The position of secretary of state developed shortly after the founding of the nation in the late eighteenth century. In 1781 Congress created the Department of Foreign Affairs but abolished it and replaced it with the Department of State in 1789. Lawmakers designated the secretary of state as head of the State Department with two principal responsibilities: to assist the president in foreign policy matters and to be the chief representative of the United States abroad. Nomination of the secretary was left to the president, but the appointment was made contingent upon the approval of the U.S. Senate. The first secretary of state, Thomas Jefferson, served under President George Washington from 1790 to 1793.
Since the end of World War II, the U.S. foreign policy apparatus has greatly expanded, and its principal body is the State Department. The United States maintains diplomatic relations with some 180 countries worldwide as well as ties to many international organizations, and most of this diplomatic business flows through the State Department. The secretary is aided by a deputy secretary and five undersecretaries who serve as key advisers in political affairs; economic, business, and agricultural affairs; arms control and international security affairs; management; and global affairs. Additionally, the secretary has general responsibility for the U.S. Information Agency, the Arms Control and Disarmament Agency, and the Agency for International Development.
The secretary is very important. Under the U.S. Constitution, the president has most of the power to set foreign policy; some of this power is shared by the U.S. Senate, which approves treaties as well as diplomatic and consular appointments. In practical terms the secretary of state generally becomes the architect of U.S. foreign policy by implementing the president's objectives. Not all foreign policy advice is given by the secretary, however. In 1947 the creation of the National Security Council provided the president with an additional advisory board (National Security Act of 1947, 50 U.S.C.A. §§ 401–412 ).

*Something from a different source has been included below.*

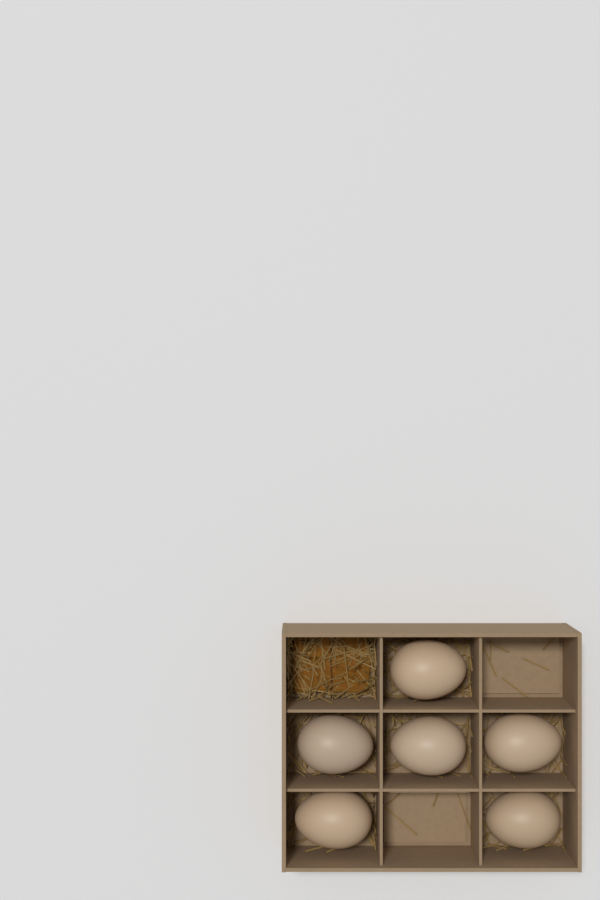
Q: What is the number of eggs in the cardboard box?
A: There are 6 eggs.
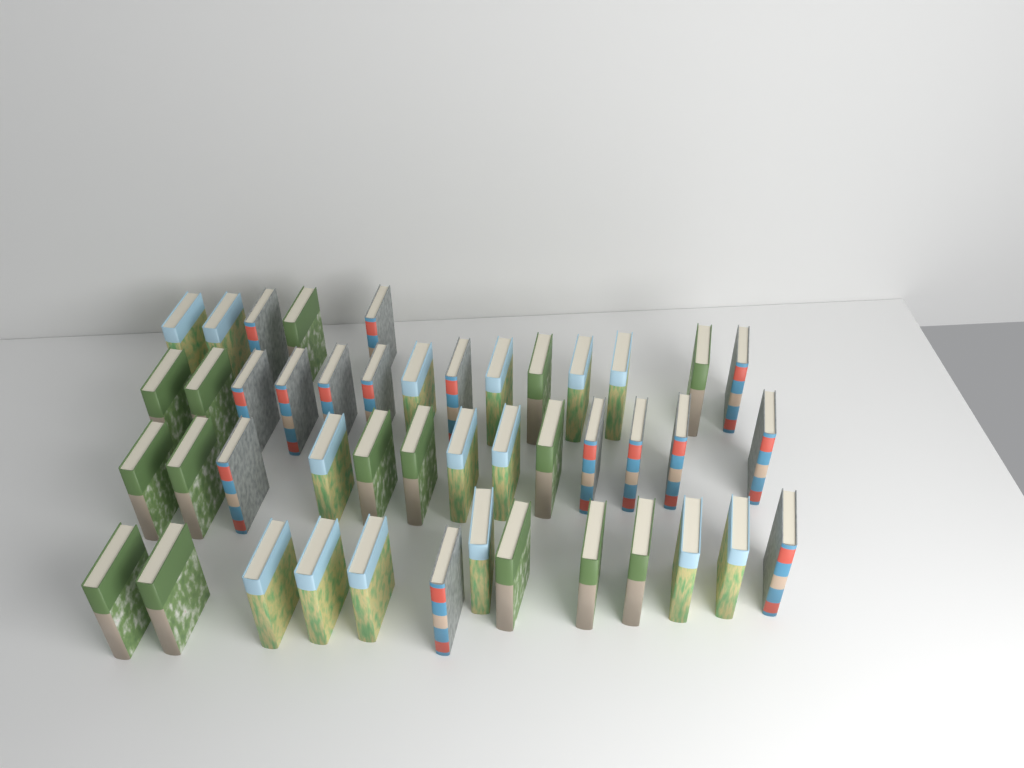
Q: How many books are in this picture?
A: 45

Some secretaries have exerted enormous influence on U.S. policy—largely as a reflection of the president under whom they served. Henry kissinger, who served as secretary of state from 1973 to 1976 under presidents Richard M. Nixon and Gerald R. Ford, had a leading role in shaping the nation's participation in nuclear arms treaties and in the Vietnam War. By contrast, Secretary of State George Schultz found his influence eclipsed by that of the National Security Council during the Iran Contra scandal that rocked the presidency of Ronald Reagan in the mid-1980s.
Powell has maintained a particularly high profile during his tenure. Nine months after taking office, on September 11, 2001, terrorists attacked targets within the United States, causing the destruction of the World Trade Center towers in New York City and severe damage to the Pentagon in Washington, D.C. The United States immediately embarked upon a war against terrorism, leading to an attack on the Taliban regime in Afghanistan. Powell played a pivotal role in foreign diplomacy by meeting with several world leaders regarding the United States' involvement in Afghanistan. Powell's presence was likewise visible in such controversies as the Palestinian uprising against Israel, where Powell called upon both the Palestinians and Israel to work for peace.
On February 5, 2003, Powell appeared before the United Nations, seeking to establish evidence that the nation of Iraq possessed weapons of mass destruction. The presentation was a precursor to the United States' eventual attack on Iraq, which resulted in the overthrow of the regime of Saddam Hussein. Powell is viewed as a realist among the members of the Bush cabinet, and his conservative views of military action are seen as a counterbalance to those of Bush and other cabinet members. In this sense, Powell maintains an unusual position as a secretary of state—a former military leader who promotes restraint in the use of military force to resolve disputes.